Anti-inflammatory activity of TnB-AgNPs
The anti-inflammatory activity of TnB-AgNPs was determined using BSA protein anti-denaturation assay. This assay seeks to eliminate the use of live specimens in the drug development process. Denaturation of proteins results in the production of auto-antigens that cause serious inflammatory conditions such as rheumatoid arthritis [37]. The mechanism behind denaturation involves alteration in electrostatic, hydrogen, hydrophobic and disulphide bonding [19]. In this assay, the capacity of compounds to stabilize (prevent denaturation) BSA at pathological pH (6.2-6.5) was tested at various concentrations in terms of % inhibition. The % inhibition of BSA denaturation of TnB-AgNPs, bark extract and Diclofenac at various concentrations is shown in the Fig. 7. The IC50 values of TnB-AgNPs, bark extract and Diclofenac are 205, 374.42 and 121.99 µg/mL respectively (Table 4). The results depict significant anti-inflammatory activity of TnB-AgNPs in a dose-dependent manner with a maximum % inhibition of 79.49±1.22 at 500 µg/mL. The activity of TnB-AgNPs was almost near to the standard Diclofenac, whereas bark extract showed lesser activity.
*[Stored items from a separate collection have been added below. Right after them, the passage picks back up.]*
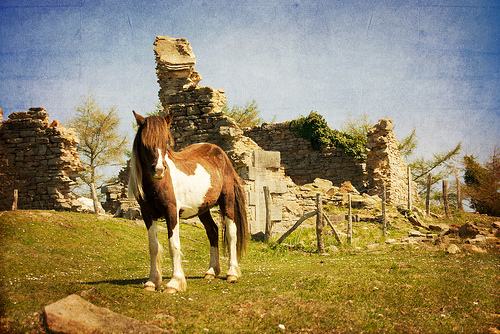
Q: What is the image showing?
A: It is showing a field.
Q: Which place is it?
A: It is a field.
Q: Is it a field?
A: Yes, it is a field.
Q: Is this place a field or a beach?
A: It is a field.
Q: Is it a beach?
A: No, it is a field.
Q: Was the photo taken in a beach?
A: No, the picture was taken in a field.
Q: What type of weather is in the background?
A: It is clear.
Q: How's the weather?
A: It is clear.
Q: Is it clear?
A: Yes, it is clear.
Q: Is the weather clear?
A: Yes, it is clear.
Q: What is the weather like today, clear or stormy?
A: It is clear.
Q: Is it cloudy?
A: No, it is clear.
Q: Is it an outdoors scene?
A: Yes, it is outdoors.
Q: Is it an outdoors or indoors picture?
A: It is outdoors.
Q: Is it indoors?
A: No, it is outdoors.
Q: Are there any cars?
A: No, there are no cars.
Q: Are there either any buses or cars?
A: No, there are no cars or buses.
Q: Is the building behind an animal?
A: Yes, the building is behind an animal.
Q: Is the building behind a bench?
A: No, the building is behind an animal.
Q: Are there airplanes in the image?
A: No, there are no airplanes.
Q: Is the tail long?
A: Yes, the tail is long.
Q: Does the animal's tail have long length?
A: Yes, the tail is long.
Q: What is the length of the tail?
A: The tail is long.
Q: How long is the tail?
A: The tail is long.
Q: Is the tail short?
A: No, the tail is long.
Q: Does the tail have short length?
A: No, the tail is long.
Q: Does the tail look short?
A: No, the tail is long.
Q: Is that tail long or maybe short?
A: The tail is long.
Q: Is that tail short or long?
A: The tail is long.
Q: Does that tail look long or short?
A: The tail is long.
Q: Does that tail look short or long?
A: The tail is long.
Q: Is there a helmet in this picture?
A: No, there are no helmets.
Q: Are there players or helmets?
A: No, there are no helmets or players.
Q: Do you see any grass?
A: Yes, there is grass.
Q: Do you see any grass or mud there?
A: Yes, there is grass.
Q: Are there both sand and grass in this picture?
A: No, there is grass but no sand.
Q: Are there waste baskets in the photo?
A: No, there are no waste baskets.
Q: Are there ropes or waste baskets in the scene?
A: No, there are no waste baskets or ropes.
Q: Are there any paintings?
A: No, there are no paintings.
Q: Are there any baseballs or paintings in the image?
A: No, there are no paintings or baseballs.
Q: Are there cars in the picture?
A: No, there are no cars.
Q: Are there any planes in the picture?
A: No, there are no planes.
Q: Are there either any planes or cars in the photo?
A: No, there are no planes or cars.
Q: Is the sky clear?
A: Yes, the sky is clear.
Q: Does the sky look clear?
A: Yes, the sky is clear.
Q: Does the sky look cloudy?
A: No, the sky is clear.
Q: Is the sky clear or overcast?
A: The sky is clear.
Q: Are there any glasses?
A: No, there are no glasses.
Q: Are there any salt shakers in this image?
A: No, there are no salt shakers.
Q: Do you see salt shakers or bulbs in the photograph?
A: No, there are no salt shakers or bulbs.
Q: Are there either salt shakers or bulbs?
A: No, there are no salt shakers or bulbs.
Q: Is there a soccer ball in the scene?
A: No, there are no soccer balls.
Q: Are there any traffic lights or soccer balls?
A: No, there are no soccer balls or traffic lights.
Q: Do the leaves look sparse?
A: Yes, the leaves are sparse.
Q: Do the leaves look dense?
A: No, the leaves are sparse.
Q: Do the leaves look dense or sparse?
A: The leaves are sparse.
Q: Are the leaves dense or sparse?
A: The leaves are sparse.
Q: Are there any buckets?
A: No, there are no buckets.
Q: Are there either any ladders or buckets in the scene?
A: No, there are no buckets or ladders.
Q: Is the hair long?
A: Yes, the hair is long.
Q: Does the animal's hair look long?
A: Yes, the hair is long.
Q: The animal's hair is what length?
A: The hair is long.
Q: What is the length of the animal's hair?
A: The hair is long.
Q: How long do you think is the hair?
A: The hair is long.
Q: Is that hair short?
A: No, the hair is long.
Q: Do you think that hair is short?
A: No, the hair is long.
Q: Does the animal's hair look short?
A: No, the hair is long.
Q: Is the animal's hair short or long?
A: The hair is long.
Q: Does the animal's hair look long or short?
A: The hair is long.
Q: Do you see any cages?
A: No, there are no cages.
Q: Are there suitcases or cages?
A: No, there are no cages or suitcases.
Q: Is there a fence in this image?
A: Yes, there is a fence.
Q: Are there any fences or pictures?
A: Yes, there is a fence.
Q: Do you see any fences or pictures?
A: Yes, there is a fence.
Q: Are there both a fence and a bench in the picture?
A: No, there is a fence but no benches.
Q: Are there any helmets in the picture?
A: No, there are no helmets.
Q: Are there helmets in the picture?
A: No, there are no helmets.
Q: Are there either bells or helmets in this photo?
A: No, there are no helmets or bells.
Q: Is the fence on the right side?
A: Yes, the fence is on the right of the image.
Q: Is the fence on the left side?
A: No, the fence is on the right of the image.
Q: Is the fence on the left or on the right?
A: The fence is on the right of the image.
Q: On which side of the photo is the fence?
A: The fence is on the right of the image.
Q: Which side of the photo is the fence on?
A: The fence is on the right of the image.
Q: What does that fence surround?
A: The fence surrounds the rock.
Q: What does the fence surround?
A: The fence surrounds the rock.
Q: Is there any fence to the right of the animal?
A: Yes, there is a fence to the right of the animal.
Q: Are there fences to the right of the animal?
A: Yes, there is a fence to the right of the animal.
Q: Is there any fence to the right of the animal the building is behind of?
A: Yes, there is a fence to the right of the animal.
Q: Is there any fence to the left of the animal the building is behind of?
A: No, the fence is to the right of the animal.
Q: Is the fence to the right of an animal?
A: Yes, the fence is to the right of an animal.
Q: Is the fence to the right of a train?
A: No, the fence is to the right of an animal.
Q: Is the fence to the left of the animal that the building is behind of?
A: No, the fence is to the right of the animal.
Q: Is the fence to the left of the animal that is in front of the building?
A: No, the fence is to the right of the animal.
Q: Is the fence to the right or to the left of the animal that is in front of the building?
A: The fence is to the right of the animal.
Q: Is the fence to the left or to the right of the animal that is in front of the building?
A: The fence is to the right of the animal.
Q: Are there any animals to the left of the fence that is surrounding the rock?
A: Yes, there is an animal to the left of the fence.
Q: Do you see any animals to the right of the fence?
A: No, the animal is to the left of the fence.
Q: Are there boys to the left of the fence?
A: No, there is an animal to the left of the fence.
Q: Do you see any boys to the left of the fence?
A: No, there is an animal to the left of the fence.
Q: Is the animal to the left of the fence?
A: Yes, the animal is to the left of the fence.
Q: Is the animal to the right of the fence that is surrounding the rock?
A: No, the animal is to the left of the fence.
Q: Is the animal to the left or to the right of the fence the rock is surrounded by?
A: The animal is to the left of the fence.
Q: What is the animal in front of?
A: The animal is in front of the building.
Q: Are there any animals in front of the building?
A: Yes, there is an animal in front of the building.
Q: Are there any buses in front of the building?
A: No, there is an animal in front of the building.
Considering the results obtained, AgNPs synthesized using Terminalia neotaliala bark extract are capable in stabilizing BSA.
The previous reports on sunlight mediated synthesis of AgNPs have mainly focused on testing the antibacterial potential against various pathogens, whereas our study has focused on antioxidant and anti-inflammatory activity. So, there aren’t any reports on the same lines which corroborate with our present data.
CONCLUSION
We conclude that sunlight-assisted fabrication of AgNPs using aqueous bark extract of Terminalia neotaliala is a very simple, rapid, and efficient method. Sunlight offers a cheap source of energy that not only reduces the reaction time but also forms nanoparticles that are almost spherical in shape, small in size ranging from 10-70nm and crystalline in nature as confirmed from various characterization studies. The polyphenolic content from the bark extract might be involved in reducing, capping and stabilizing the nanoparticles which further improved its antioxidant and anti-inflammatory activity. Over the years, this technique can replace the conventional temperature mediated synthesis as this is less time consuming. Additionally, the use of plant extract makes it even more sustainable and is less toxic to humans and their surrounding environment.
ACKNOWLEDGEMENTS
The authors are thankful to the Chairman, P.G. Department of Studies in Botany, Karnatak University, Dharwad, Karnataka, India for providing the necessary facilities. Financial assistance in the form of research fellowship (DST/KSTePS/Ph.D. Fellowship/LIF-05:2019-20) from DST-KSTePS, Government of Karnataka is gratefully acknowledged. We thank University Scientific Instrumentation Centre (USIC), Sophisticated Analytical Instrumentation Facility (SAIF), DST-PURSE Phase-II programme, Karnatak University, Dharwad for providing all the required instrumentation facilities to carry out this work. The authors would also like to thank DST-SAIF, STIC Cochin, Kerala, India for HR-TEM analysis.
CONFLICT OF INTEREST
The authors declare no conflict of interest.